Fest des Wiedersehens in Hollenstein. Nach zehn Jahren hat ein neues Team des Dorferneuerungsvereins die Idee wieder aufgegriffen und dieses Fest des Zusammenkommens und Wiedersehens in Hollenstein organisiert.

Von Christa Hochpöchler. Erstellt am 24. Juni 2019 (11:46)

„Der Erfolg des ersten ‚Kim hoam‘-Festes im Jahr 2009 motivierte uns, dieses Fest zu wiederholen“, sagte Dorferneuerungsvereinsobmann Markus Huebmer.

„Heimkommen können und willkommen zu sein, Menschen treffen, die sich über ein Wiedersehen freuen, sei es die Familie, Freunde oder Schulkollegen - das ist das Motto von ‚Kim hoam‘. Immer wieder sieht man das Aufblitzen von Erkennen und Freude über das Wiedersehen nach langen Jahren!“, freute sich die ehemalige Dorferneuerungs-Obfrau Christa Egger-Danner, die vor zehn Jahren mit ihrem Team das Fest ins Leben gerufen hatte.

Nach vielen Wochen der Planung und Vorbereitung ging nun das zweite „Kim Hoam-Fest“ über die Bühne.

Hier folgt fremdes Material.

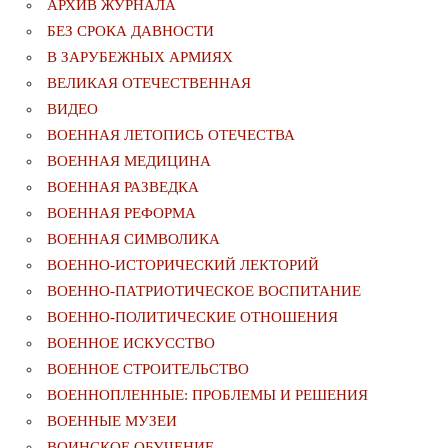
АРХИВ ЖУРНАЛА
БЕЗ СРОКА ДАВНОСТИ
В ЗАРУБЕЖНЫХ АРМИЯХ
ВЕЛИКАЯ ОТЕЧЕСТВЕННАЯ
ВИДЕО
ВОЕННАЯ ЛЕТОПИСЬ ОТЕЧЕСТВА
ВОЕННАЯ МЕДИЦИНА
ВОЕННАЯ РАЗВЕДКА
ВОЕННАЯ РЕФОРМА
ВОЕННАЯ СИМВОЛИКА
ВОЕННО-ИСТОРИЧЕСКИЙ ЛЕКТОРИЙ
ВОЕННО-ПАТРИОТИЧЕСКОЕ ВОСПИТАНИЕ
ВОЕННО-ПОЛИТИЧЕСКИE ОТНОШЕНИЯ
ВОЕННОЕ ИСКУССТВО
ВОЕННОЕ СТРОИТЕЛЬСТВО
ВОЕННОПЛЕННЫЕ: ПРОБЛЕМЫ И РЕШЕНИЯ
ВОЕННЫЕ МУЗЕИ
ВОИНСКОЕ ОБУЧЕНИЕ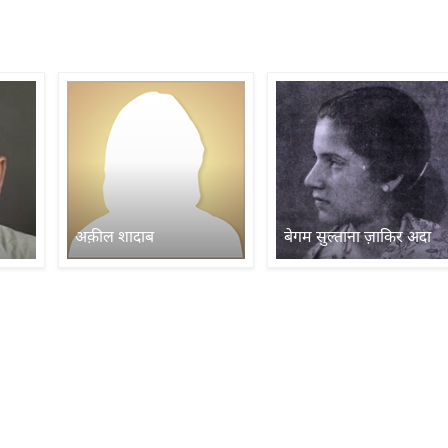
अक़ील शादाब
बेगम सुल्ताना ज़ाकिर अदा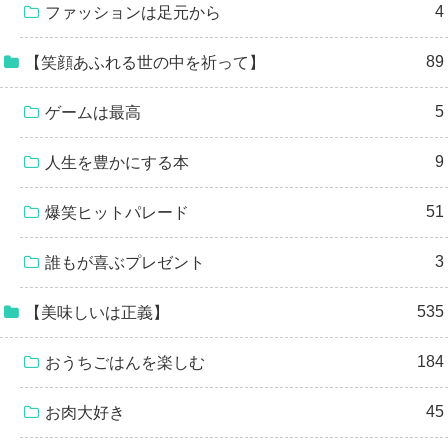
4
ファッションは足元から
89
【笑顔あふれる世の中を祈って】
5
ゲームは最高
9
人生を豊かにする本
51
爆笑ヒットパレード
3
誰もが喜ぶプレゼント
535
【美味しいは正義】
184
おうちごはんを楽しむ
45
お肉大好き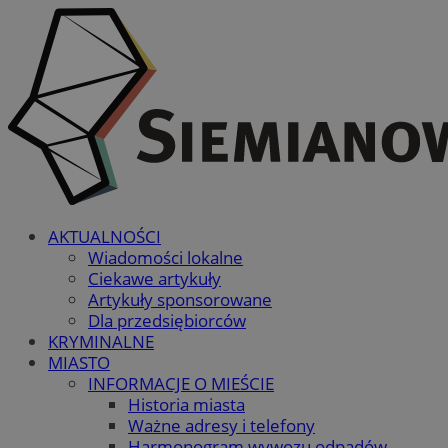
AKTUALNOŚCI
Wiadomości lokalne
Ciekawe artykuły
Artykuły sponsorowane
Dla przedsiębiorców
KRYMINALNE
MIASTO
INFORMACJE O MIEŚCIE
Historia miasta
Ważne adresy i telefony
Harmonogram wywozu odpadów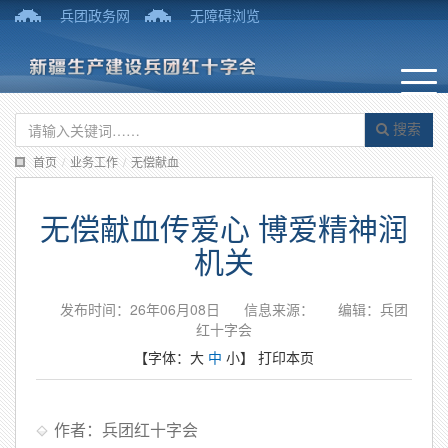
兵团政务网
无障碍浏览
搜索
首页
/
业务工作
/
无偿献血
无偿献血传爱心 博爱精神润
机关
发布时间：26年06月08日
信息来源：
编辑：兵团
红十字会
【字体：
大
中
小
】
打印本页
作者：兵团红十字会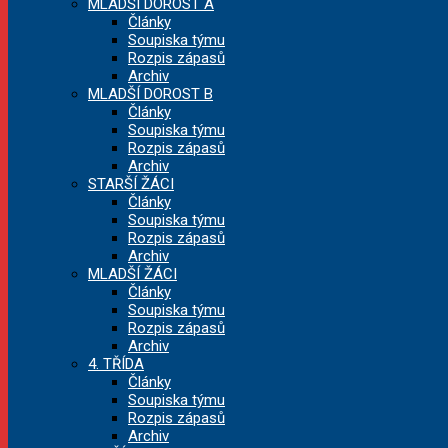
MLADŠÍ DOROST A
Články
Soupiska týmu
Rozpis zápasů
Archiv
MLADŠÍ DOROST B
Články
Soupiska týmu
Rozpis zápasů
Archiv
STARŠÍ ŽÁCI
Články
Soupiska týmu
Rozpis zápasů
Archiv
MLADŠÍ ŽÁCI
Články
Soupiska týmu
Rozpis zápasů
Archiv
4. TŘÍDA
Články
Soupiska týmu
Rozpis zápasů
Archiv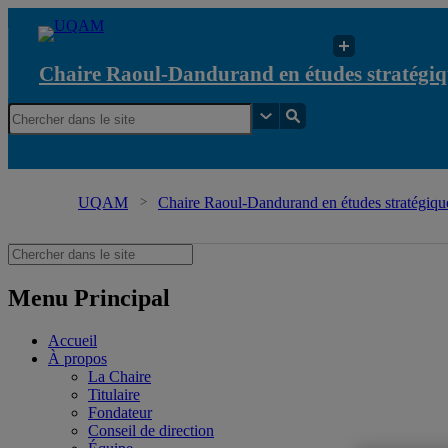
Chaire Raoul-Dandurand en études stratégiq
UQAM
Chaire Raoul-Dandurand en études stratégique
Menu Principal
Accueil
À propos
La Chaire
Titulaire
Fondateur
Conseil de direction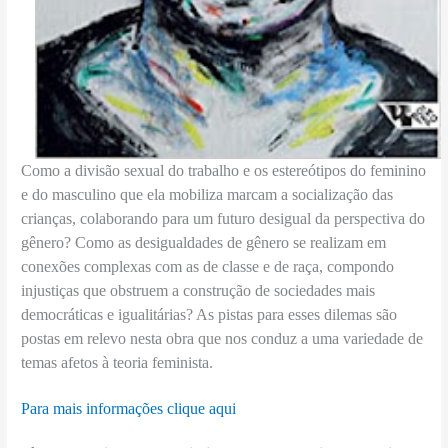
Como a divisão sexual do trabalho e os estereótipos do feminino
e do masculino que ela mobiliza marcam a socialização das
crianças, colaborando para um futuro desigual da perspectiva do
gênero? Como as desigualdades de gênero se realizam em
conexões complexas com as de classe e de raça, compondo
injustiças que obstruem a construção de sociedades mais
democráticas e igualitárias? As pistas para esses dilemas são
postas em relevo nesta obra que nos conduz a uma variedade de
temas afetos à teoria feminista.
Para mais informações clique aqui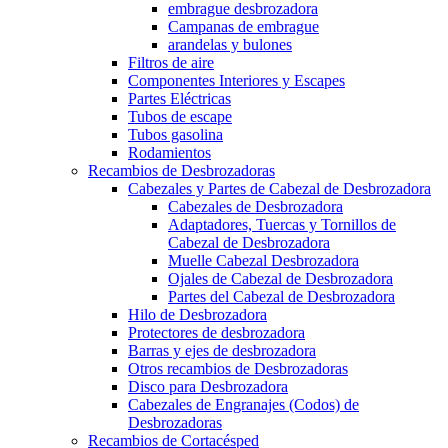
embrague desbrozadora
Campanas de embrague
arandelas y bulones
Filtros de aire
Componentes Interiores y Escapes
Partes Eléctricas
Tubos de escape
Tubos gasolina
Rodamientos
Recambios de Desbrozadoras
Cabezales y Partes de Cabezal de Desbrozadora
Cabezales de Desbrozadora
Adaptadores, Tuercas y Tornillos de
Cabezal de Desbrozadora
Muelle Cabezal Desbrozadora
Ojales de Cabezal de Desbrozadora
Partes del Cabezal de Desbrozadora
Hilo de Desbrozadora
Protectores de desbrozadora
Barras y ejes de desbrozadora
Otros recambios de Desbrozadoras
Disco para Desbrozadora
Cabezales de Engranajes (Codos) de
Desbrozadoras
Recambios de Cortacésped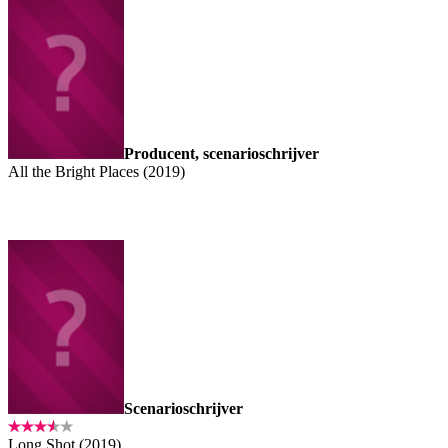
Producent, scenarioschrijver
All the Bright Places (2019)
Scenarioschrijver
Long Shot (2019)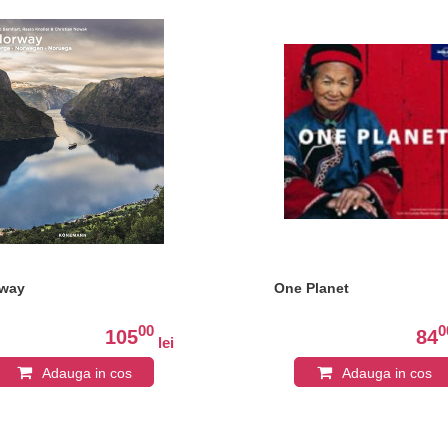
way
One Planet
00
0
105
84
lei
Adauga in cos
Adauga in cos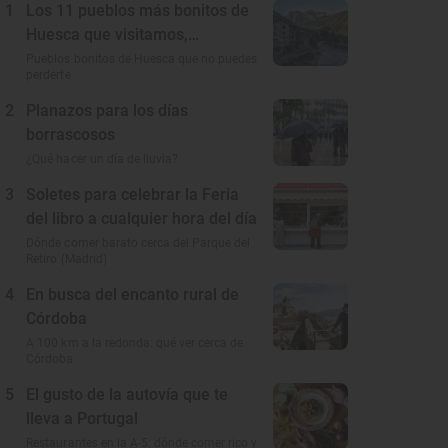
1
Los 11 pueblos más bonitos de
Huesca que visitamos,
conocemos y amamos
Pueblos bonitos de Huesca que no puedes
perderte
2
Planazos para los días
borrascosos
¿Qué hacer un día de lluvia?
3
Soletes para celebrar la Feria
del libro a cualquier hora del día
Dónde comer barato cerca del Parque del
Retiro (Madrid)
4
En busca del encanto rural de
Córdoba
A 100 km a la redonda: qué ver cerca de
Córdoba
5
El gusto de la autovía que te
lleva a Portugal
Restaurantes en la A-5: dónde comer rico y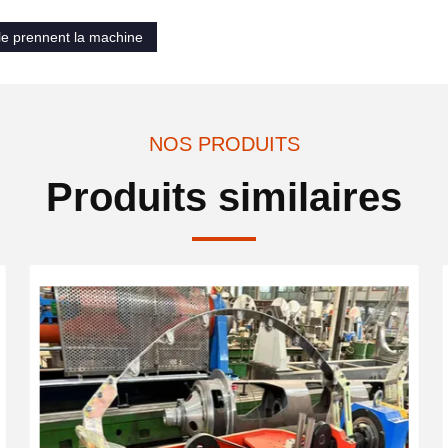
le prennent la machine
NOS PRODUITS
Produits similaires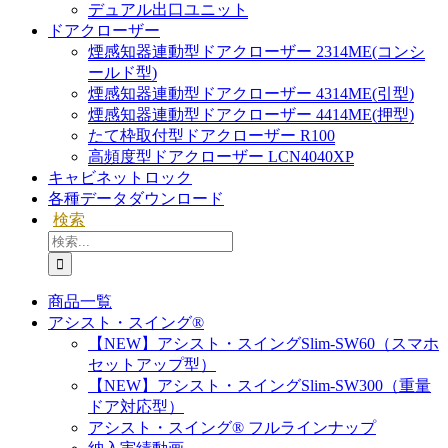
デュアル出口ユニット
ドアクローザー
煙感知器連動型ドアクローザー 2314ME(コンシ
ールド型)
煙感知器連動型ドアクローザー 4314ME(引型)
煙感知器連動型ドアクローザー 4414ME(押型)
たて枠取付型ドアクローザー R100
高頻度型ドアクローザー LCN4040XP
キャビネットロック
各種データダウンロード
検索
検
索
…
商品一覧
アシスト・スイング®
【NEW】アシスト・スイングSlim-SW60（スマホ
セットアップ型）
【NEW】アシスト・スイングSlim-SW300（重量
ドア対応型）
アシスト・スイング® フルラインナップ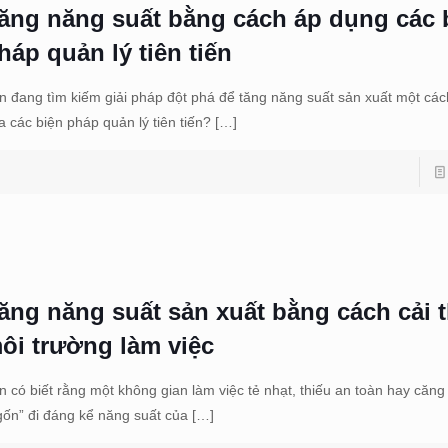
ăng năng suất bằng cách áp dụng các 
háp quản lý tiên tiến
n đang tìm kiếm giải pháp đột phá để tăng năng suất sản xuất một cá
a các biện pháp quản lý tiên tiến?
[…]
ăng năng suất sản xuất bằng cách cải 
ôi trường làm việc
n có biết rằng một không gian làm việc tẻ nhạt, thiếu an toàn hay căng
gốn” đi đáng kể năng suất của
[…]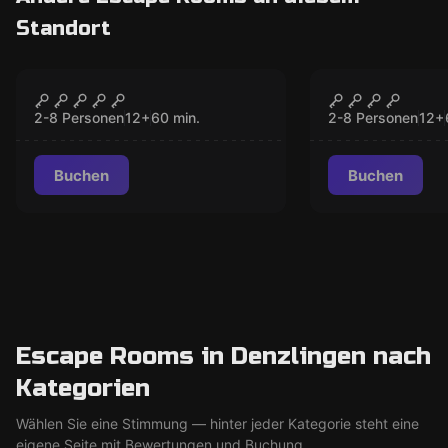
Standort
Escape Room
Escape Room
Jagdhütte (Hunter's
SCHOOL OF
GESCHLOSSEN
GESCH
Lodge)
2-8 Personen
12
+
60
min.
2-8 Personen
12
+
Buchen
Buchen
Escape Rooms in Denzlingen nach
Kategorien
Wählen Sie eine Stimmung — hinter jeder Kategorie steht eine
eigene Seite mit Bewertungen und Buchung.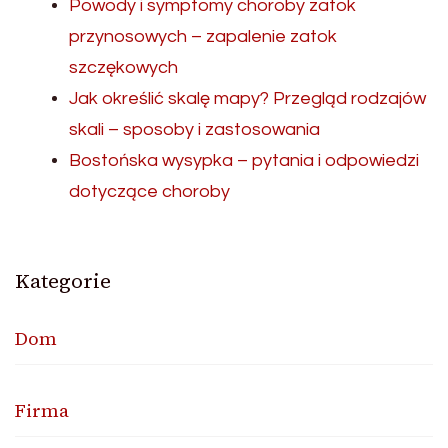
Powody i symptomy choroby zatok
przynosowych – zapalenie zatok
szczękowych
Jak określić skalę mapy? Przegląd rodzajów
skali – sposoby i zastosowania
Bostońska wysypka – pytania i odpowiedzi
dotyczące choroby
Kategorie
Dom
Firma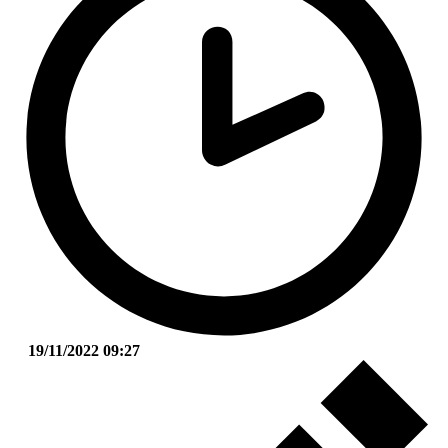
19/11/2022 09:27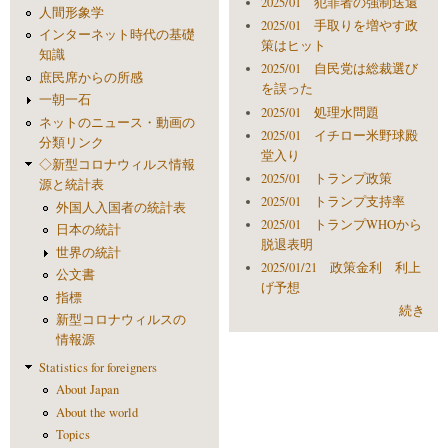
2025/01 犯罪者の強制送還
人間形象学
2025/01 手取りを増やす政
インターネット時代の基礎
策はヒット
知識
2025/01 自民党は総裁選び
庶民席からの所感
を誤った
一朝一石
2025/01 処理水問題
ネットのニュース・動画の
2025/01 イチロー米野球殿
分類リンク
堂入り
◇新型コロナウィルス情報
2025/01 トランプ政策
源と統計表
2025/01 トランプ支持率
外国人入国者の統計表
2025/01 トランプWHOから
日本の統計
脱退表明
世界の統計
2025/01/21 政策金利 利上
公文書
げ予想
指標
続き
新型コロナウィルスの
情報源
Statistics for foreigners
About Japan
About the world
Topics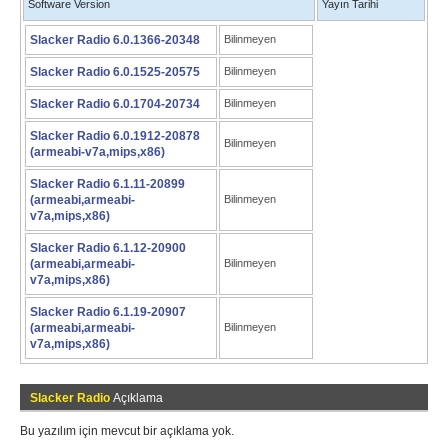
Software Version
Yayın Tarihi
Slacker Radio 6.0.1366-20348
Bilinmeyen
Slacker Radio 6.0.1525-20575
Bilinmeyen
Slacker Radio 6.0.1704-20734
Bilinmeyen
Slacker Radio 6.0.1912-20878
Bilinmeyen
(armeabi-v7a,mips,x86)
Slacker Radio 6.1.11-20899
(armeabi,armeabi-
Bilinmeyen
v7a,mips,x86)
Slacker Radio 6.1.12-20900
(armeabi,armeabi-
Bilinmeyen
v7a,mips,x86)
Slacker Radio 6.1.19-20907
(armeabi,armeabi-
Bilinmeyen
v7a,mips,x86)
Slacker Radio
Açıklama
Bu yazılım için mevcut bir açıklama yok.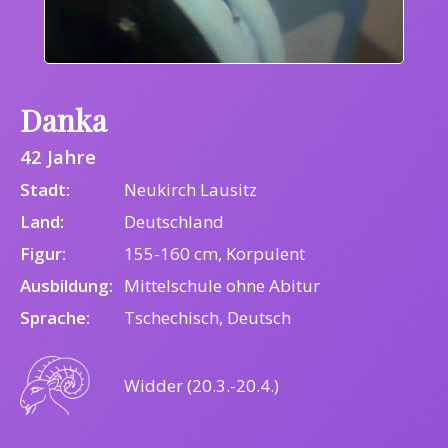
Danka
42 Jahre
Stadt:
Neukirch Lausitz
Land:
Deutschland
Figur:
155-160 cm, Korpulent
Ausbildung:
Mittelschule ohne Abitur
Sprache:
Tschechisch, Deutsch
Widder (20.3.-20.4.)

Ein ganzes Dorf steht hinter dieser Idee

Das Fest hat der Dorferneuerungsverein Hollenstein in Kooperation mit der Gemeinde, den Vereinen, verschiedenen Unternehmen, Privatpersonen und Kunstschaffen durchgeführt. 1.200 Besucher wurden kulinarisch verwöhnt, mit einem abwechslungsreichen Programm bestens unterhalten und mit Shuttlebussen zu den Schauplätzen der verschiedenen Aktivitäten gebracht.

Bei der offiziellen Eröffnung am Freitag abend wurden die Gäste mit dem Fahneneinzug der Hollensteiner Schüler begrüßt. Die Gruppe „D´Stimmbandl´n“, der Musikverein Hollenstein und die Gruppe „M.O.N.“ traten auf der Bühne am Dorfplatz auf.

Den ganzen Samstag war in Hollenstein „Tag des offenen Dorfes“. Zahlreiche Betriebe und Schulen öffneten die Türen, Bikepark, Felsenkrippe und Kräutergarten wurden vorgestellt und ganz Mutige wagten einen Rundflug im Hubschrauber.

So mancher Besucher legte im Treffenguthammer selbst Hand an und schmiedete ein Souvenir, bei der Kranzlbauernmühle gab es Kaffee und Kuchen.

Willi Bissenberger präsentierte die Geschichte Hollensteins, und im Zeitreisewaggon konnten die Besucher interessantes über die Eisenbahn entdecken.

„Jeder findet Heimat in einem anderen Rahmen. Wir wollen die Heimat bewahren und für künftige Generationen erhalten!“, sagte Bürgermeisterin Manuela Zebenholzer.
Mit einer Heiligen Messe und anschließendem Frühschoppen klang das Fest aus.